During that first visit we asked her if she wanted a new name because she was so curious about her brother's new names.  We brought up five different names and without hesitation she chose the name, Lauren.  Lauren Esperanza.  Before leaving her we stood outside and looked at the stars.  She cried.  She didn't believe we would be back.  I told her in my best broken Spanish that each night we could look at the moon knowing that the other was looking at the same moon.  It seemed so unfair to have just met her and let her go not knowing when we would see her again or how long it would be before we could bring her home.  

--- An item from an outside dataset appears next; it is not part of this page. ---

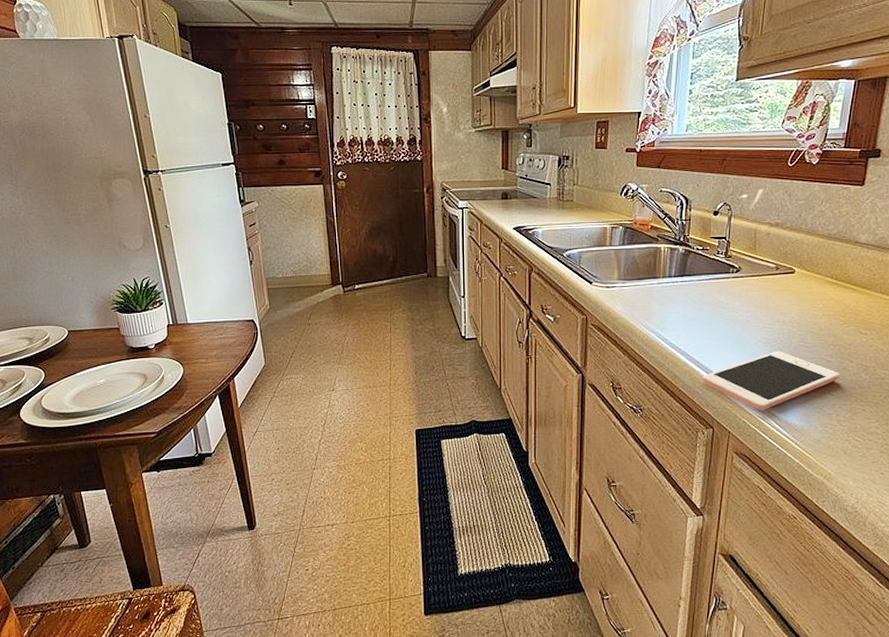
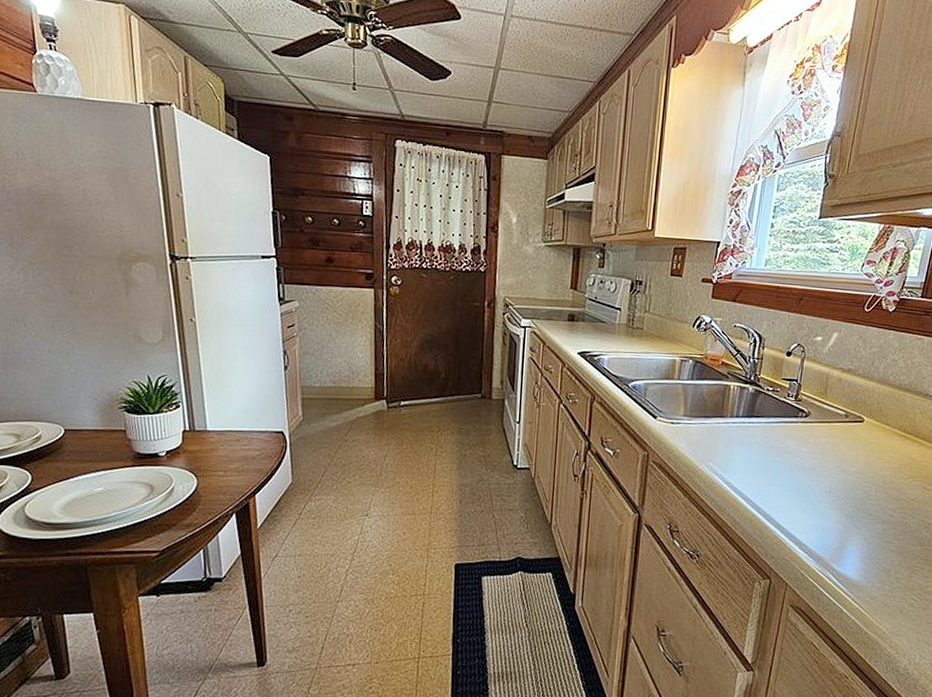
cell phone: present [702,350,841,411] -> none [762,501,902,564]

Parker came along on our second visit.  It was truly as if they had never been a part.
Lauren and Big Dog on our was to the USA!
The closer we got to bringing her home the more complex and difficult the process became.  Adoption was shutting down in Guatemala.  Couples were losing their referrals, and their promised babies.  We were far enough along in the process that we stood firm and fought to bring her home.  We finally got the call. We flew to Guatemala ready to bring her home this time.  Five days later adoption shut down for good.  We made it through.  We brought her home.  Just in time for Christmas.

Feliz Navidad!
Lauren was reunited with her two biological brothers and brought to a home full of aunts and uncles, cousins, grandparents and family friends.  We were all adjusting and transitioning together.  Discovering our roles and where we fit was hard and emotional.  Everyone had been through so much.   Our lives had been so different but we each had a longing and that December it all came together.  We were together.  I was challenged by trying to mold what our family was made of into what I had always dreamed of.  Some pieces didn't fit.  Hearts had been hurt, spirits broken, and exhausting emotions had us all worn out.  But we kept on.  We forged ahead.  Auto-pilot kicked in.  It was all any of us knew to do.  Each one of us would continue to struggle yet be eternally thankful at the same time.  Our journey as a family had already had so many ups and downs.  When would the waters smooth, when could we relax and just be?  This family, my family, was still to grow.  More change was in the future. Heartache mixed with surprises and blessings waited to be discovered.  


A family on vacation for the first time ever!
Their unbreakable bond.  Lauren still clearly remembers caring for Parker as an infant and toddler.